Performance Materials - The Performance Materials segment serves mature markets including plastics, Paper, Carpet and Coated Fabrics with a broad range of polymers based primarily on styrene butadiene (SB), styrene butadiene acrylonitrile (SBA), styrene butadiene vinyl pyridine, high styrene pigments, polyvinyl acetate, acrylic, styrene acrylic, calcium stearate, glyoxal, and bio-based chemistries. Performance Materials' custom-formulated products are tailored latexes, resins, binders, antioxidants, hollow plastic pigment, coated fabrics, and rubber reinforcing which are used in tire cord, polymer stabilization, industrial rubbers, carpet, paper, and various other applications. Its products provide a variety of functional properties to enhance the Company’s customers’ products, including greater strength, adhesion, dimensional stability, ultraviolet resistance, improved processibility, and enhanced appearance.

Basis of Presentation - The consolidated financial statements have been prepared in accordance with U.S. generally accepted accounting principles and include the accounts of the Company and its wholly owned subsidiaries. All intercompany balances have been eliminated.

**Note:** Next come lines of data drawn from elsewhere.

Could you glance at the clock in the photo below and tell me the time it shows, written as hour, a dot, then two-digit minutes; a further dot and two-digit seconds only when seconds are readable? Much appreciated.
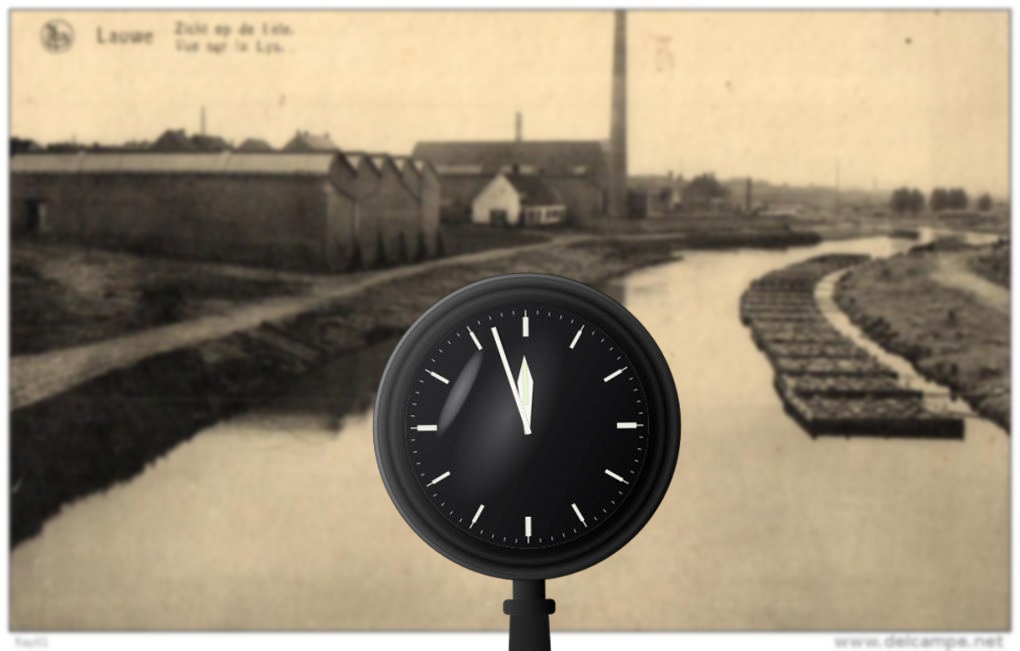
11.57
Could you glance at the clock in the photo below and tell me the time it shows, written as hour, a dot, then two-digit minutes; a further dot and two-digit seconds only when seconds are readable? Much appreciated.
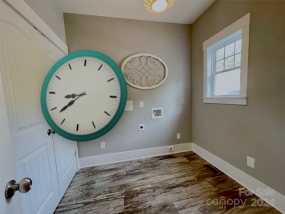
8.38
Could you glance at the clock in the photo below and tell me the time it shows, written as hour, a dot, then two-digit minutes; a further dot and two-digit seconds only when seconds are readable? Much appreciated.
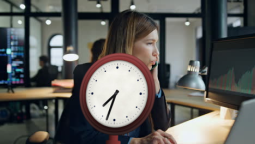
7.33
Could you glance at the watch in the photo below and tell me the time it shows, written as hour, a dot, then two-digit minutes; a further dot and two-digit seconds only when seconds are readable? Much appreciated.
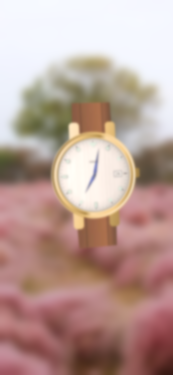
7.02
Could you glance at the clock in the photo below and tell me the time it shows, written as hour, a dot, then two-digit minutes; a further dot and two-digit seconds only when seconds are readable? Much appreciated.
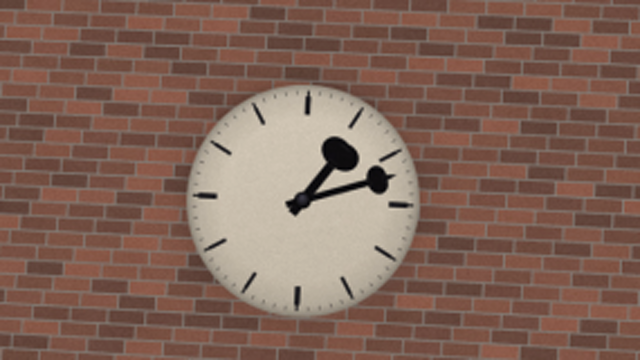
1.12
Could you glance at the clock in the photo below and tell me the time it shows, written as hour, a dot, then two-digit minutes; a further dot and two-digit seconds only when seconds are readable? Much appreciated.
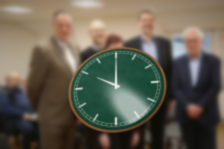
10.00
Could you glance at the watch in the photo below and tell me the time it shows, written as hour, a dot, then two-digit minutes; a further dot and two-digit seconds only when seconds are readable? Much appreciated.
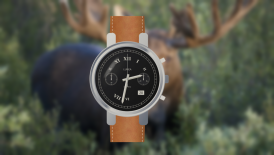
2.32
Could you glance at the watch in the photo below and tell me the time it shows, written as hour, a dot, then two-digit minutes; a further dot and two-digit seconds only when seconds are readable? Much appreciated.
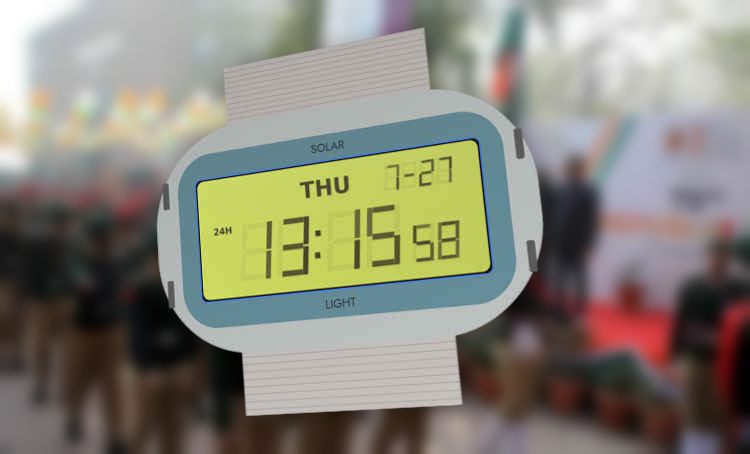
13.15.58
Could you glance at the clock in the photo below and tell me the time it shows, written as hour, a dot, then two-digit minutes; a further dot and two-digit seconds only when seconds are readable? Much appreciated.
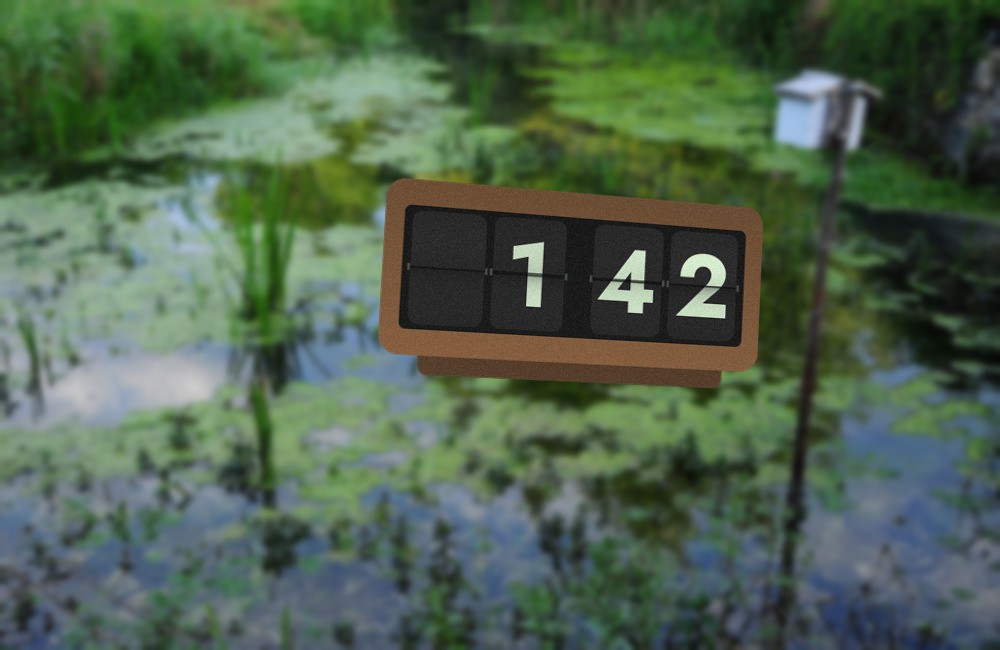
1.42
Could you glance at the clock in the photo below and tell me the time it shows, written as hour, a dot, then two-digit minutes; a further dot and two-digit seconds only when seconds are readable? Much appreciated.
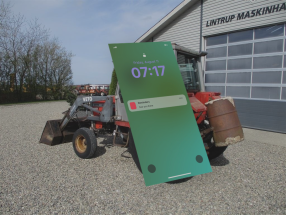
7.17
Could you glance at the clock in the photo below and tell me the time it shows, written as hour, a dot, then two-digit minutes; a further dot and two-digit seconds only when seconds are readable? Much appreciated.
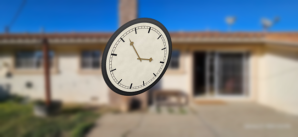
2.52
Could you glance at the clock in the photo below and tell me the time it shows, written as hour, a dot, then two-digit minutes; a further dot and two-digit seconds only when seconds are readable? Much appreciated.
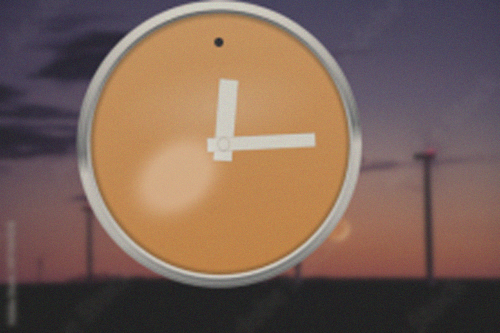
12.15
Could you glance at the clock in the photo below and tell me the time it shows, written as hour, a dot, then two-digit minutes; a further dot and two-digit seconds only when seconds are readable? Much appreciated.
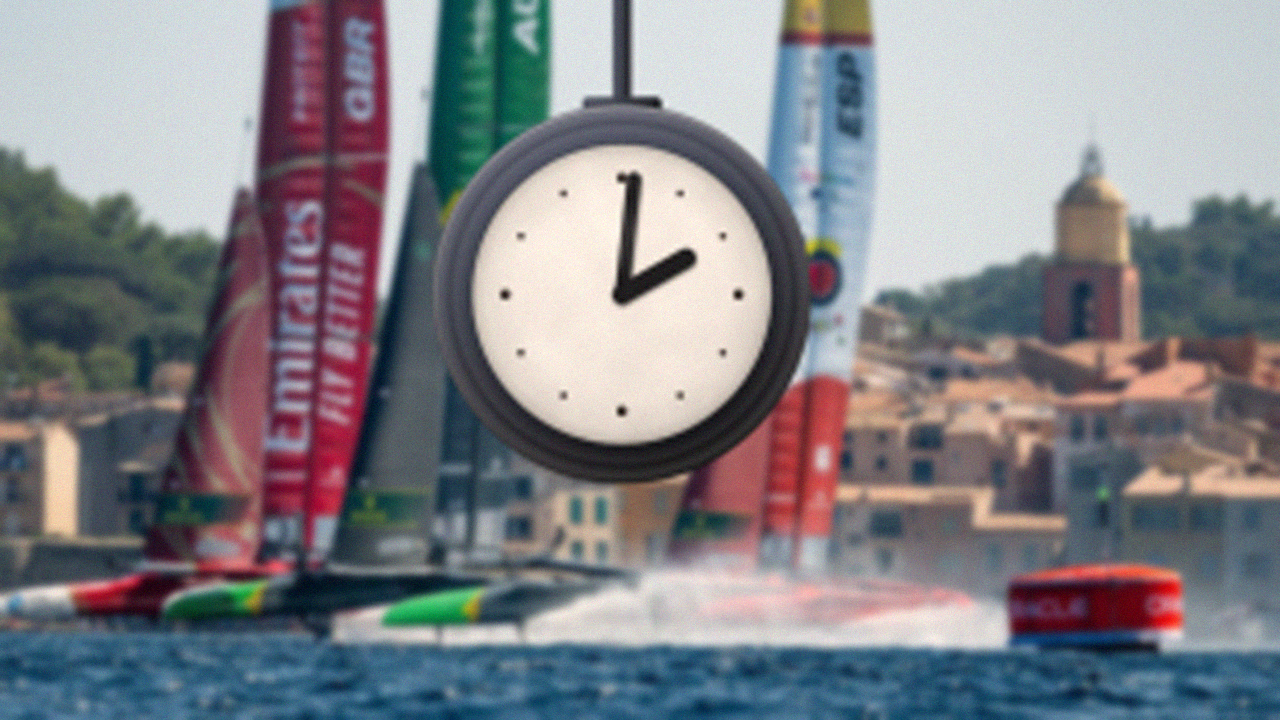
2.01
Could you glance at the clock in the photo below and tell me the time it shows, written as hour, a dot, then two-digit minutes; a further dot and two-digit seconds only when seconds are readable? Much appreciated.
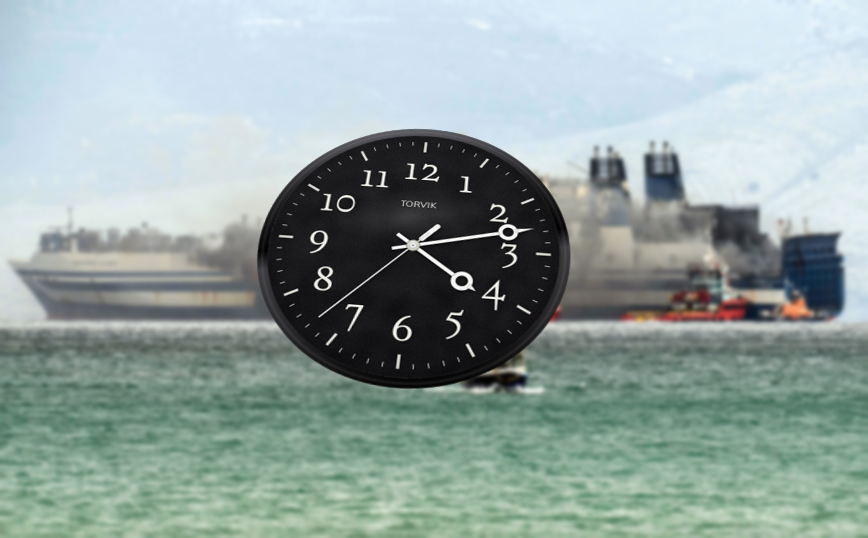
4.12.37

Use of Estimates - The preparation of the consolidated financial statements in conformity with U.S. generally accepted accounting principles requires Management to make estimates and assumptions that affect the amounts reported in the consolidated financial statements and accompanying notes. Actual results could differ from those estimates.
 
Revenue Recognition - The Company recognizes revenue when the following criteria are met: 1) persuasive evidence of an arrangement exists; 2) delivery has occurred; 3) an established sales price has been set with the customer; 4) collection of the sale revenue from the customer is reasonably assured; and 5) no contingencies exist. Delivery is considered to have occurred when the customer assumes the risk and rewards of ownership. The Company estimates and records provisions for customer quantity rebates and sales returns and allowances as a reduction in revenue in the same period the related revenue is recognized, based upon its historical experience.
 
Environmental Costs - The Company recognizes costs associated with managing hazardous substances and pollution in ongoing operations as incurred. The Company accrues for costs, on an undiscounted basis, associated with environmental remediation when it becomes probable that a liability has been incurred and the amount is estimable.
 
Research and Development Expense - Research and development costs were $17.7 million in 2018, $18.9 million in 2017, and $20.8 million in 2016. Our research and development costs relating to new products amounted to $6.1 million in 2018, $7.5 million in 2017, and $8.2 million in 2016, are charged to expense as incurred.
 
Cash and Cash Equivalents - The Company considers all highly liquid instruments with original maturities of 90 days or less as cash equivalents.
 
Financial Instruments and Fair Value Measurements - Financial assets and financial liabilities carried on the balance sheet include cash and deposits at financial institutions, trade receivables and payables, capital lease obligations, other receivables and payables, borrowings, and derivative instruments. The accounting policies on recognition and measurement of these items are disclosed elsewhere in these consolidated financial statements. Fair value is the price that would be received to sell an asset or the price paid to transfer a liability in an orderly transaction between market participants at the measurement date.
 
The hierarchy prioritizes the inputs into three broad levels:

Level 1 inputs—Quoted market prices in active markets for identical assets or liabilities.
Level 2 inputs—Observable market based inputs or unobservable inputs that are corroborated by market data.
Level 3 inputs—Unobservable inputs that are not corroborated by market data.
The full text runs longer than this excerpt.